Environnement Bruniquel Tarn-et-Garonne (82)

Feux de végétation : indicateurs au rouge en Tarn-et-Garonne, vigilance renforcée

À Bruniquel, les autorités ont tiré la sonnette d’alarme : 83 départs de feu depuis janvier, végétation anormalement sèche et nouvelle chaleur annoncée. Le département bascule en vigilance maximale.

Feux de végétation : indicateurs au rouge en Tarn-et-Garonne, vigilance renforcée
©Illustration IA Florence Mazet / inforadar.fr

Un début d’été déjà sous tension

La saison ne fait que commencer et les indicateurs s’affolent en Tarn-et-Garonne. Réunies à Bruniquel ce mercredi 1er juillet, les autorités ont présenté un premier bilan qui inquiète : 83 départs de feu recensés depuis le début de l’année et environ 15 hectares parcourus par les flammes. C’est, à ce stade, entre trois et quatre fois le volume constaté à la même période en 2025. Dans un contexte de chaleur précoce, l’appel à la prudence s’intensifie.

« En un mois, la situation s’est considérablement dégradée pour devenir extrêmement préoccupante »

Le préfet de Tarn-et-Garonne, Sébastien Cauwel, n’a pas minimisé les risques : la végétation, déjà mise à rude épreuve par deux pics de chaleur au printemps, affiche une baisse d’humidité d’environ dix points par rapport à l’an passé, au même moment du calendrier. Une nouvelle période caniculaire étant annoncée, le terrain reste propice à l’embrasement.

Une végétation en avance sur la sécheresse

Les équipes de la Défense des forêts contre les incendies (DFCI) suivent de près l’évolution hebdomadaire de l’humidité des végétaux. Le constat est clair : l’assèchement est en avance d’environ trois semaines sur 2025. La situation est aggravée par le dépérissement du buis, affaibli depuis des années par la pyrale. Bois mort et litière sèche forment alors un tapis de combustible supplémentaire, de nature à accélérer la propagation.

Sur le terrain, les services d’incendie craignent surtout les feux qui gagnent la cime des arbres, compliquant les manœuvres et accroissant la dangerosité pour les personnels engagés. Le lieutenant Ludovic Mailletas (SDIS) partage ce diagnostic, tandis que Clément Auriac, coordinateur DFCI, alerte sur l’état structurel des massifs.

« Le plus grand danger, c’est que le feu atteigne la cime des arbres »

Des moyens mobilisés et des indicateurs à suivre

La présentation à Bruniquel s’inscrivait dans le lancement de la campagne départementale de prévention. Si les surfaces brûlées restent, à ce stade, limitées, la dynamique est défavorable : sols moins humides, végétation sous tension, vague de chaleur annoncée. Dans ce contexte, tout départ de feu peut gagner en intensité et en vitesse de propagation.

IndicateurSituation 2026
Départs de feu depuis janvier83
Surfaces parcourues~15 ha
Humidité de la végétation-10 points vs 2025
Avance de l’assèchement~3 semaines

Que retenir pour les semaines à venir ?

La combinaison observée en ce début d’été — chaleur répétée, végétation sèche, présence de bois mort — exige une vigilance maximale. Les autorités appellent à la responsabilité de chacun, en particulier en zones rurales et péri-forestières, exposées aux étincelles, frottements métalliques, mégots, ou travaux générant des points chauds.

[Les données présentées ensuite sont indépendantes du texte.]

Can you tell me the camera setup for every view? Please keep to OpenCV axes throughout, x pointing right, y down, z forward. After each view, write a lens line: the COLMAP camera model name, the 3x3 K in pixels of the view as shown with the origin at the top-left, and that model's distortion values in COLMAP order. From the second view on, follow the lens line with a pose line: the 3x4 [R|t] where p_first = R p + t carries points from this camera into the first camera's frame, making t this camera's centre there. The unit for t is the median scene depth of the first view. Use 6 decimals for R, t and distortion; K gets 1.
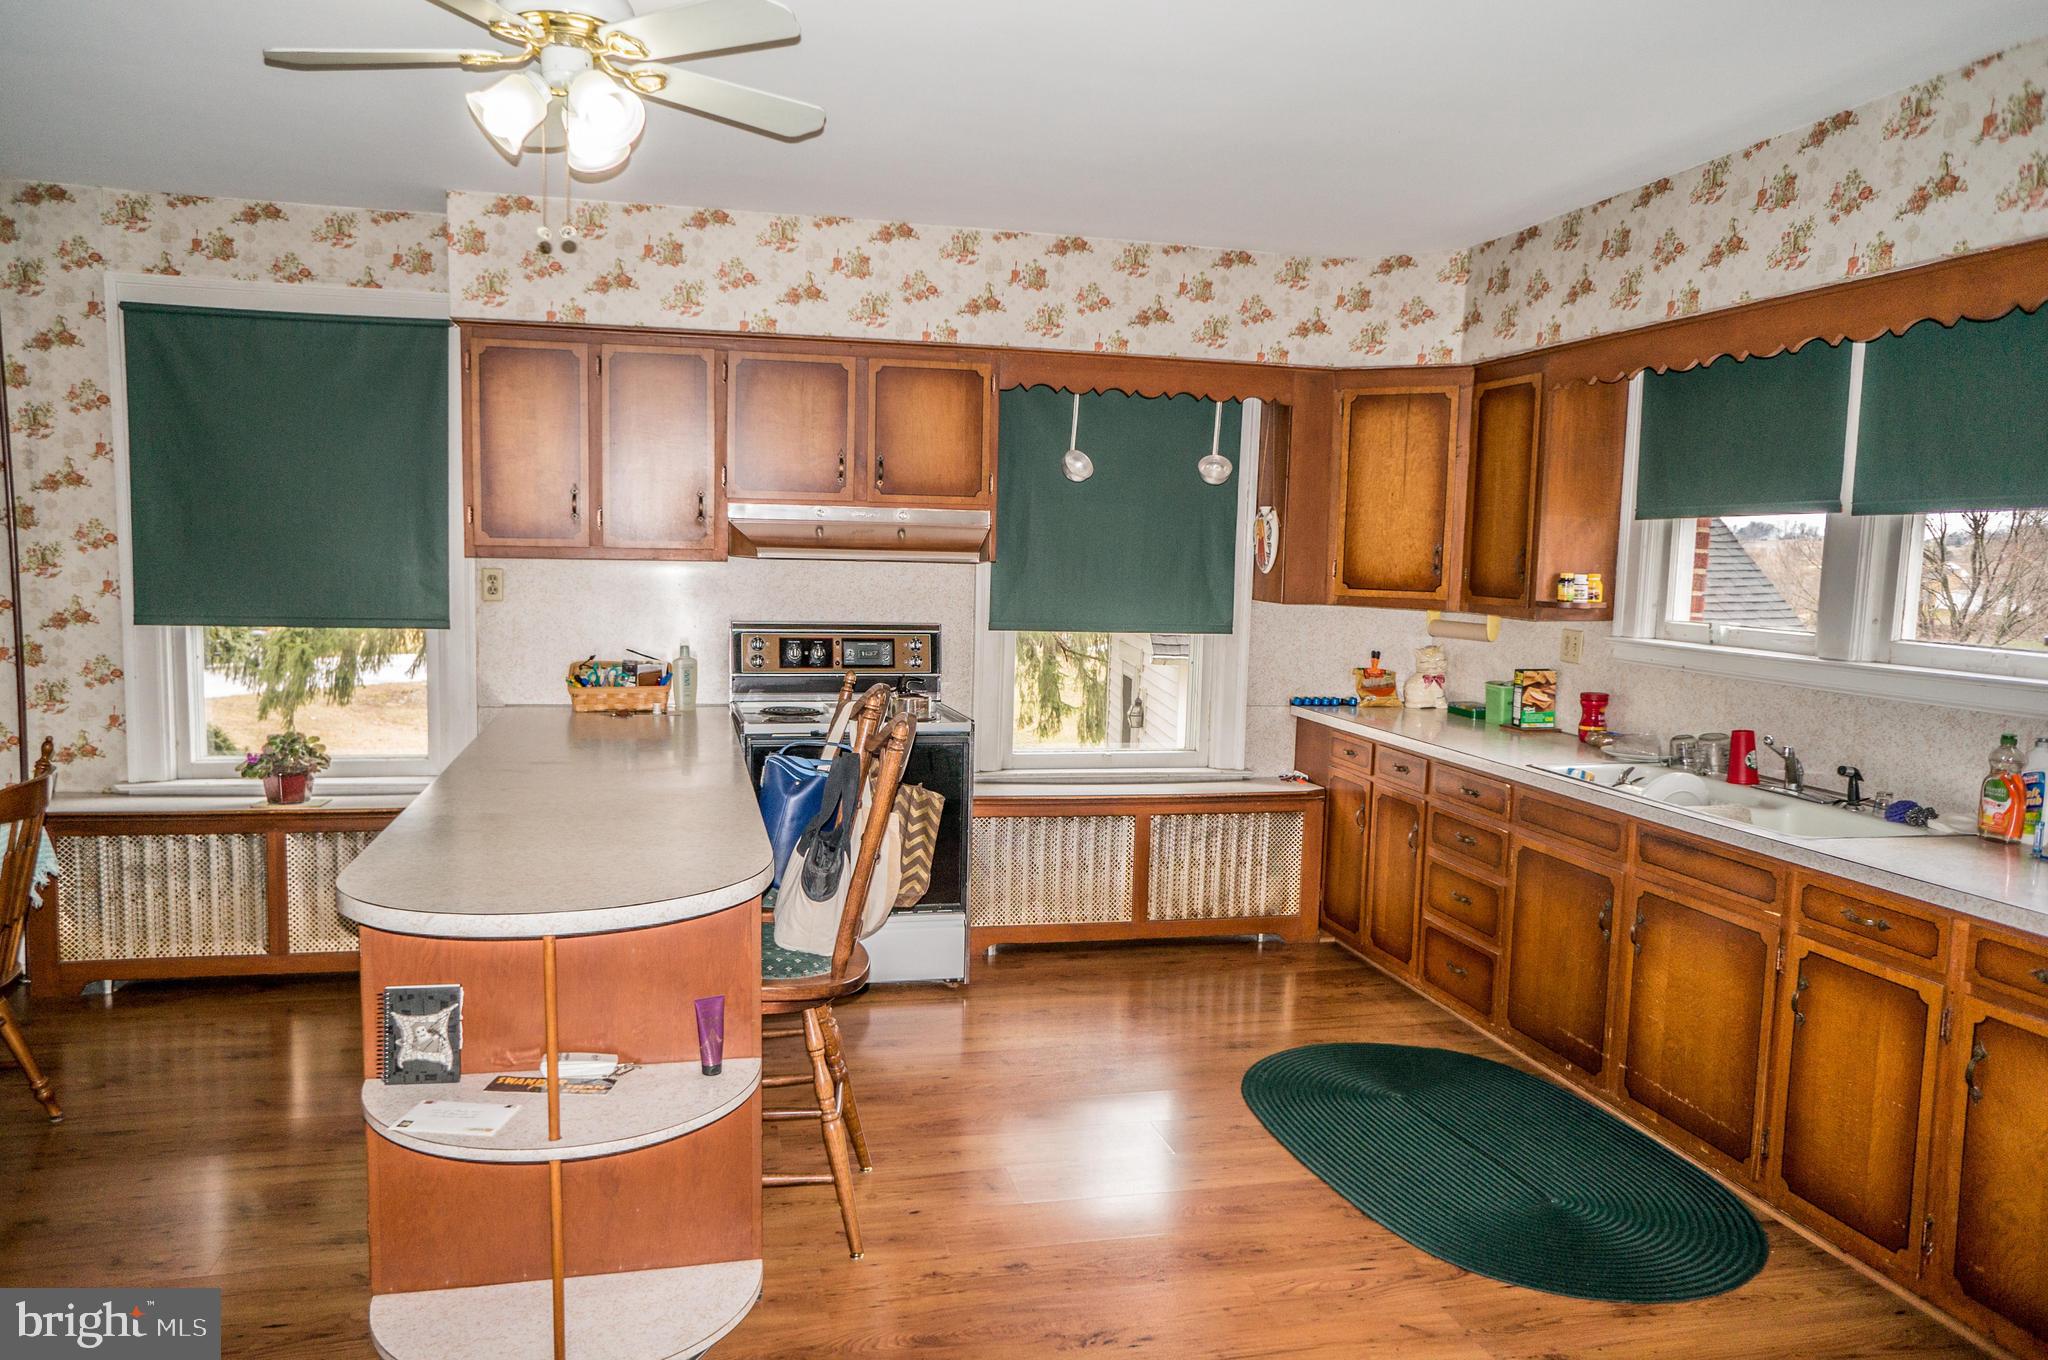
lens RADIAL K [[1391.5, 0, 996.3], [0, 1391.5, 708.3], [0, 0, 1]] dist [-0.059441, 0.082795]
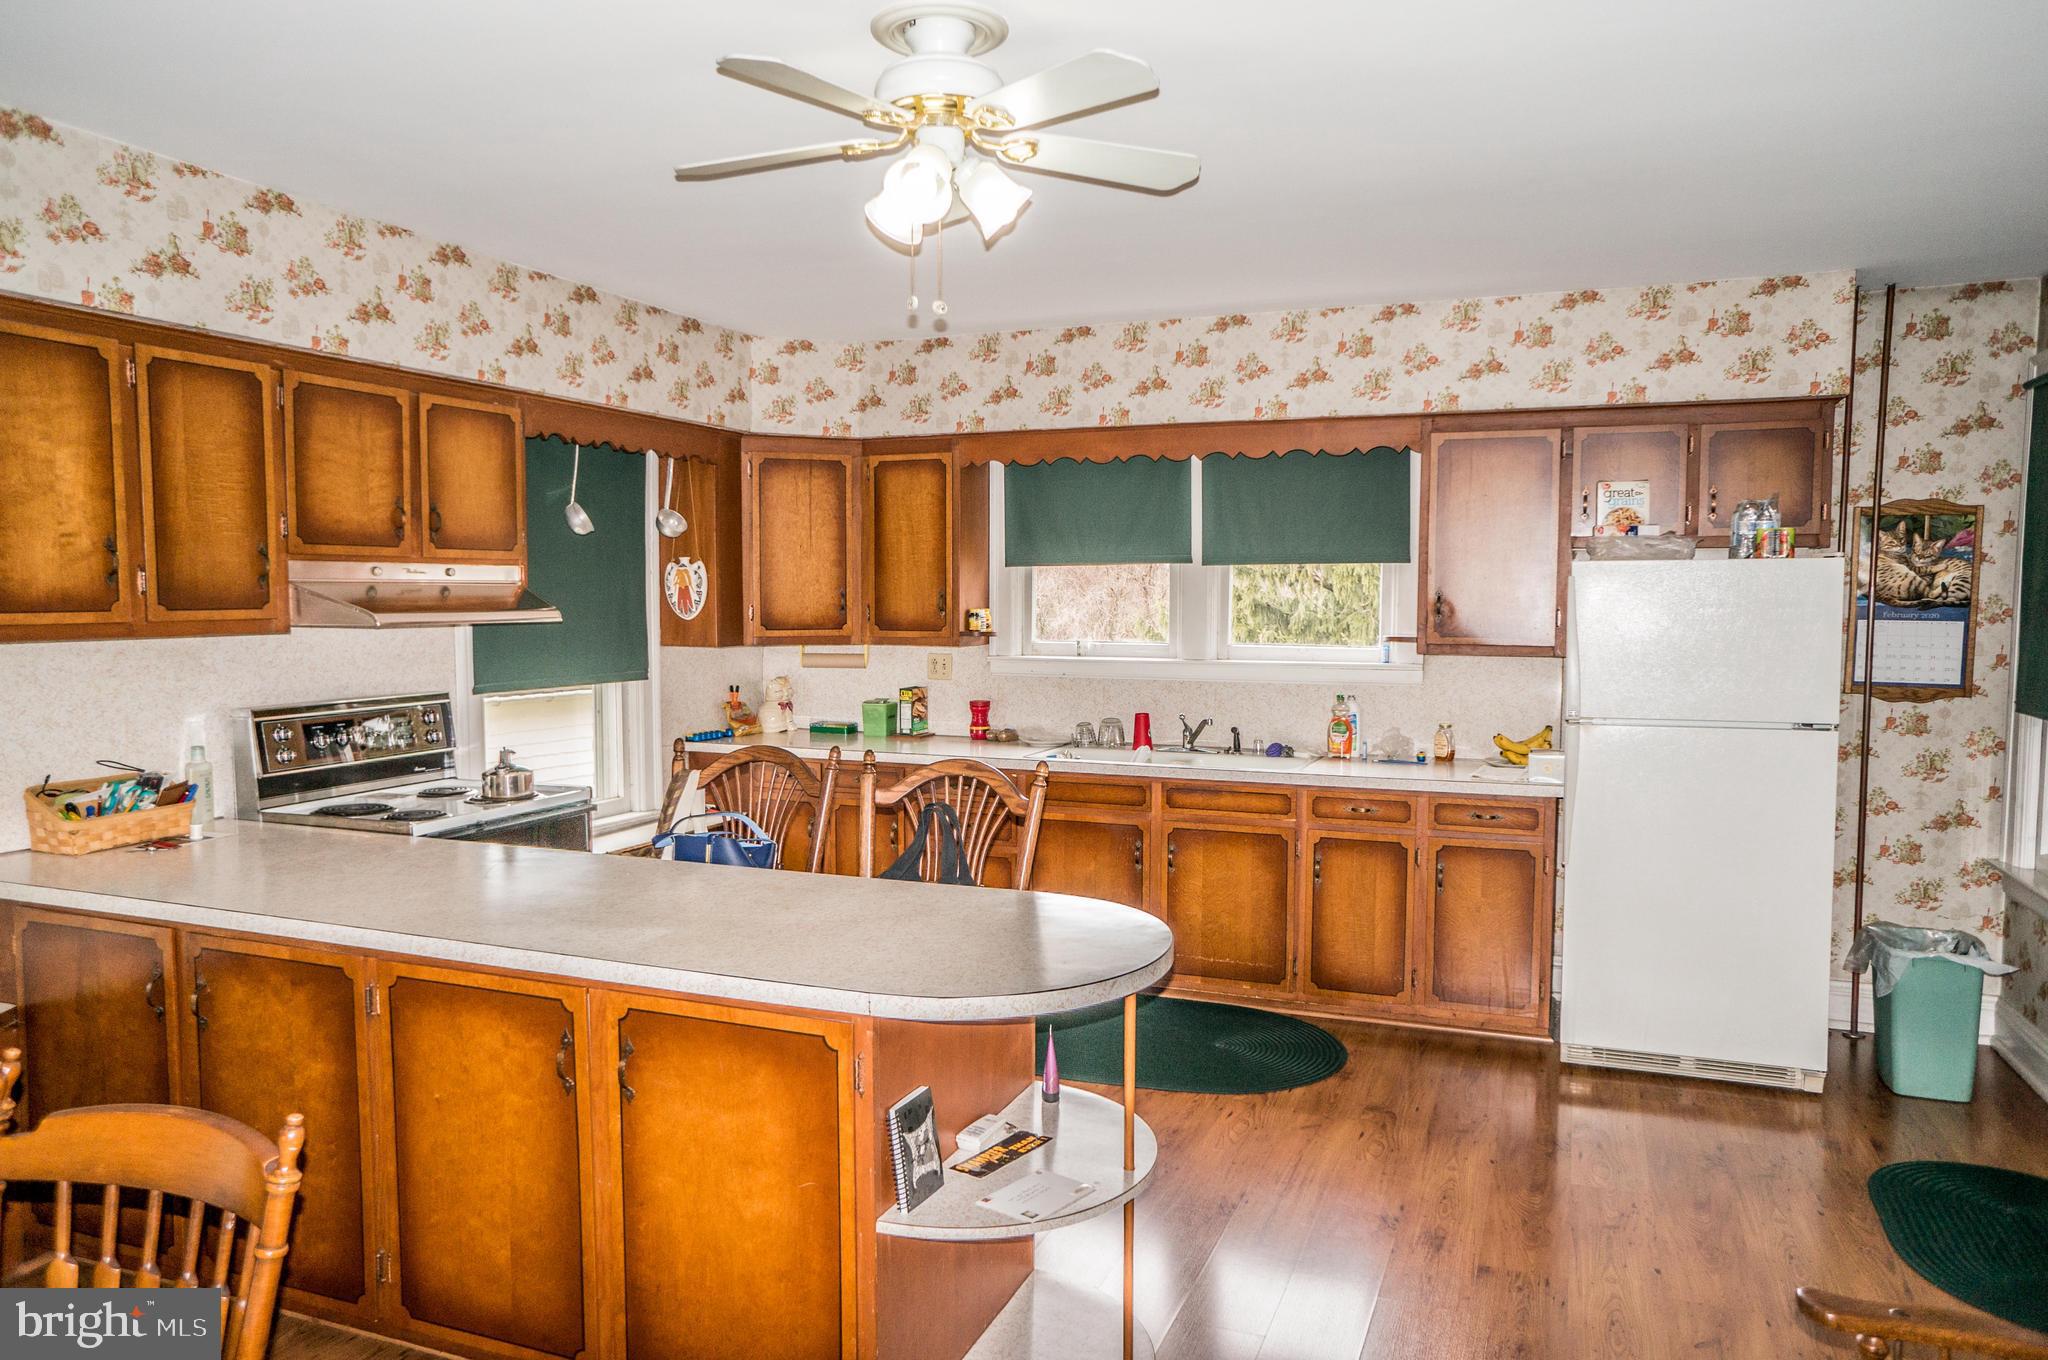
lens RADIAL K [[1391.5, 0, 1013.0], [0, 1391.5, 701.6], [0, 0, 1]] dist [-0.059441, 0.082795]
pose [[0.580985, -0.088300, 0.809110, -0.620831], [0.107236, 0.993736, 0.031447, -0.048867], [-0.806819, 0.068495, 0.586815, 0.212893]]
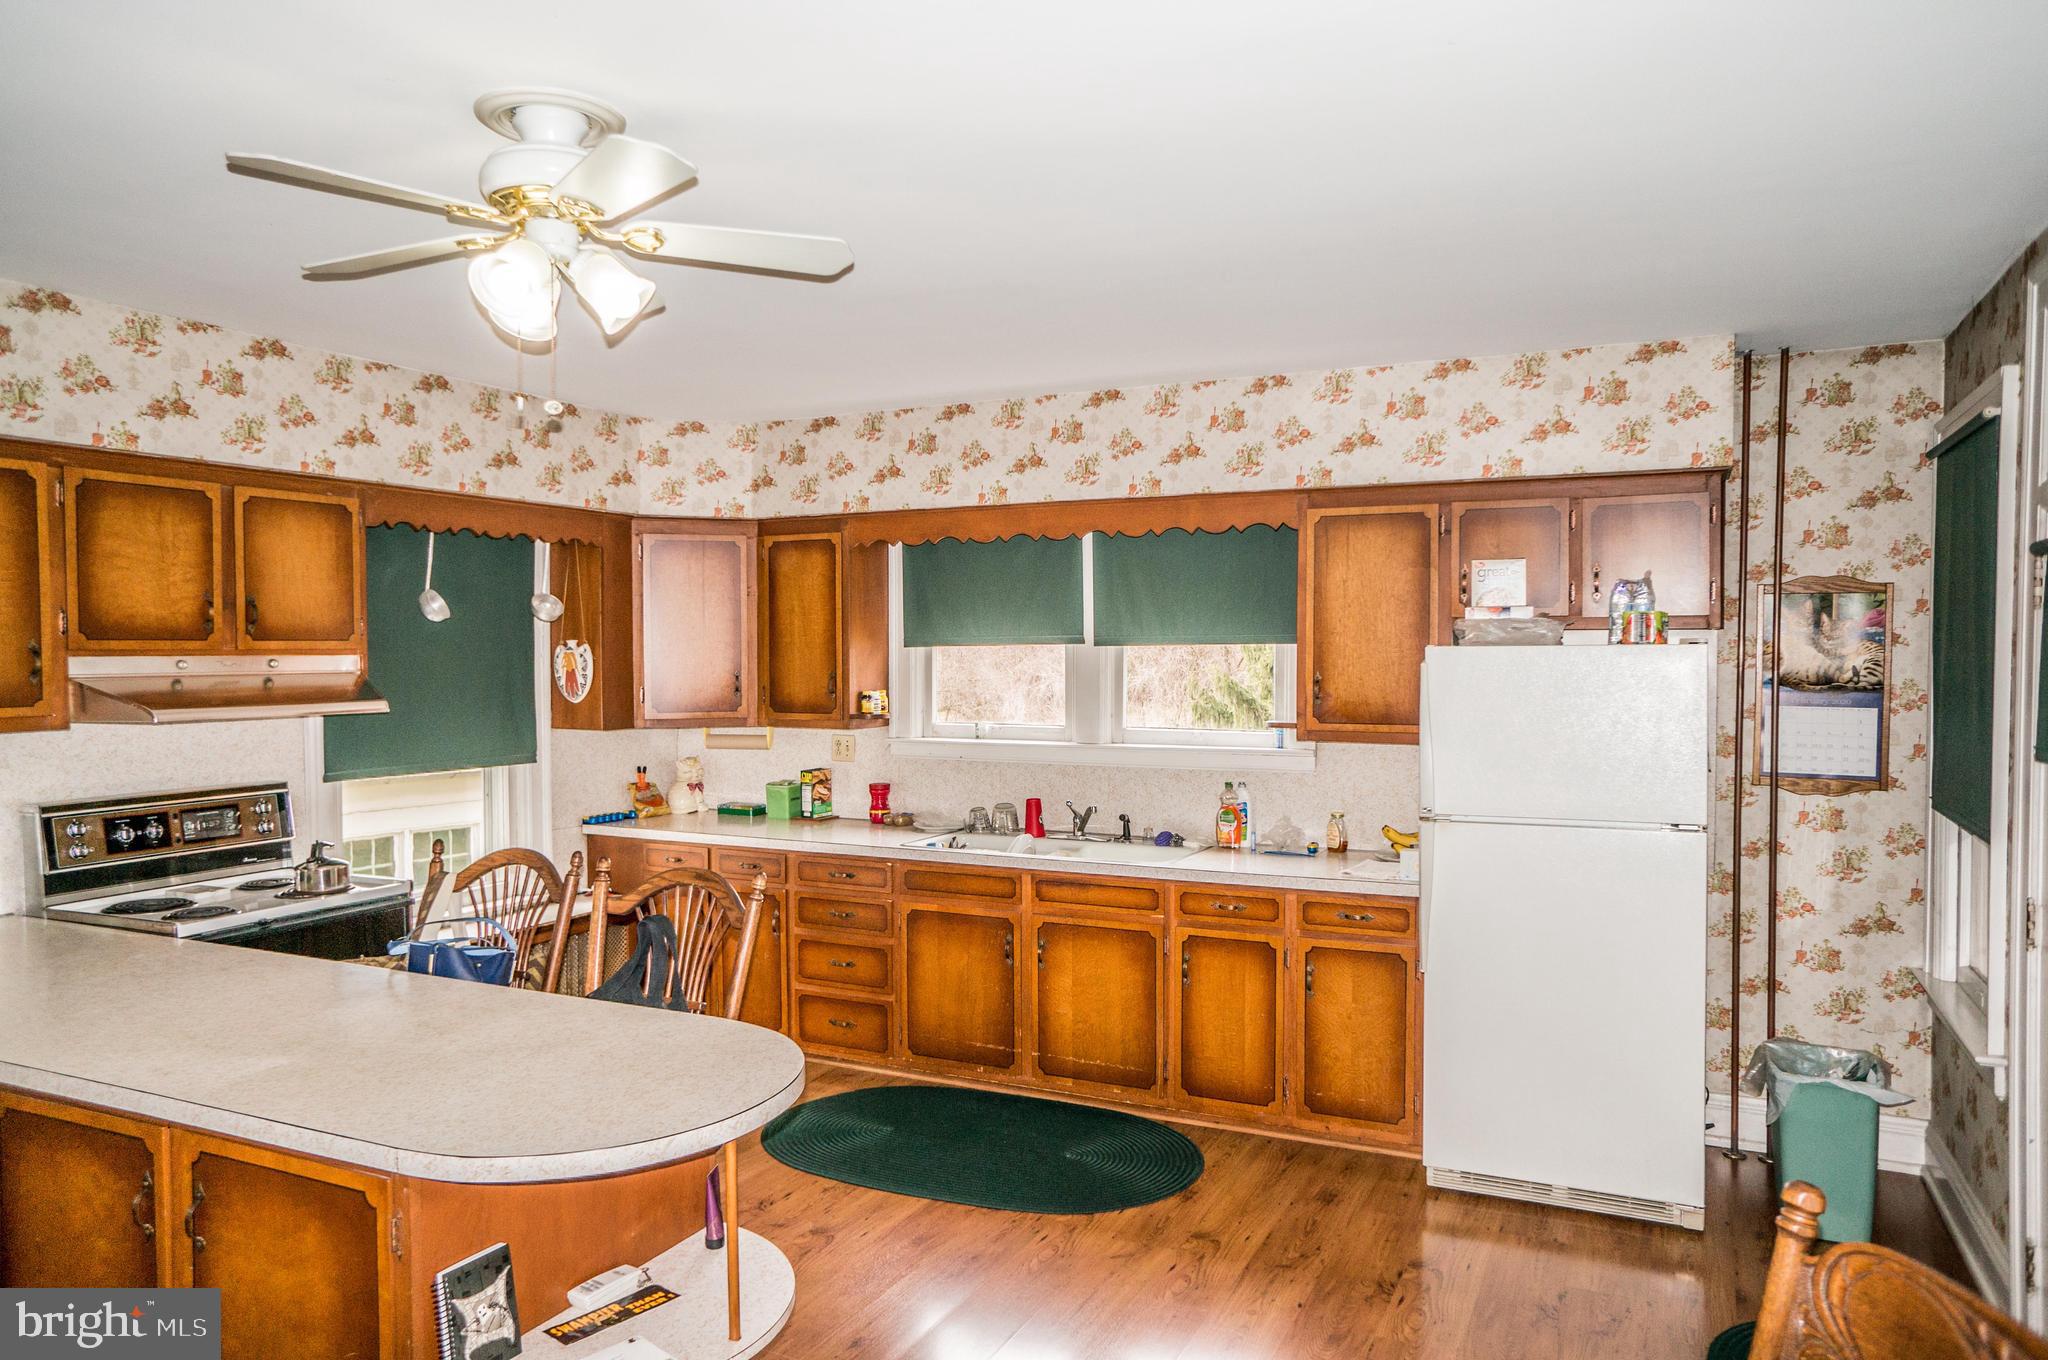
lens RADIAL K [[1391.5, 0, 1019.2], [0, 1391.5, 693.3], [0, 0, 1]] dist [-0.059441, 0.082795]
pose [[0.634310, -0.051836, 0.771339, -0.474247], [0.107966, 0.993911, -0.021993, -0.052690], [-0.765502, 0.097229, 0.636045, 0.087395]]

  • Des conditions météorologiques défavorables sont attendues, propices aux départs et aux reprises.
  • La sous-humidité des végétaux et la présence de combustible fin facilitent la propagation.
  • Un départ de feu précoce signalé rapidement reste le meilleur levier pour limiter l’extension.

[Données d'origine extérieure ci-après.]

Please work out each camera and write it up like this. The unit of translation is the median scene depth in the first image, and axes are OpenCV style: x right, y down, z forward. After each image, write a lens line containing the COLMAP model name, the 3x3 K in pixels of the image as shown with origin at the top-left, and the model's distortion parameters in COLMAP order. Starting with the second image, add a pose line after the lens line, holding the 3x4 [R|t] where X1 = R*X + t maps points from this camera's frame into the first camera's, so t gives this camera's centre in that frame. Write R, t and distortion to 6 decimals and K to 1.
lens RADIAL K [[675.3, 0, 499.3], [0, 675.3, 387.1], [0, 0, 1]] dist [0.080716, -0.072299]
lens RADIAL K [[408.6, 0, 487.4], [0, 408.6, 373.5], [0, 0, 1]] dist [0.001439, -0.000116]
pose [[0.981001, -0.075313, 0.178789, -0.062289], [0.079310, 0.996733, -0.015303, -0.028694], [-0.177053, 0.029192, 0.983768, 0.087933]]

Une alerte qui parle à tout le territoire

Dans un département à forte vocation agricole, l’enjeu n’est pas seulement forestier : bords de champs, fossés, friches, haies et ripisylves forment des continuités où le feu peut courir vite. Les paysages de coteaux comme les sous-bois de chênes et de buis sont directement concernés. La séquence qui s’ouvre impose d’intégrer le risque feu dans les gestes du quotidien, à la ferme comme au jardin, sur les chantiers comme en sortie nature.

Les services de secours et de l’État insistent : chaque citoyen dispose d’une part de prévention à son échelle, et le signalement immédiat au 112 ou au 18 d’une fumée naissante peut faire la différence. En Tarn-et-Garonne, la saison est engagée ; la capacité collective à réduire les départs sera déterminante pour éviter que les statistiques de juillet-août ne s’envolent.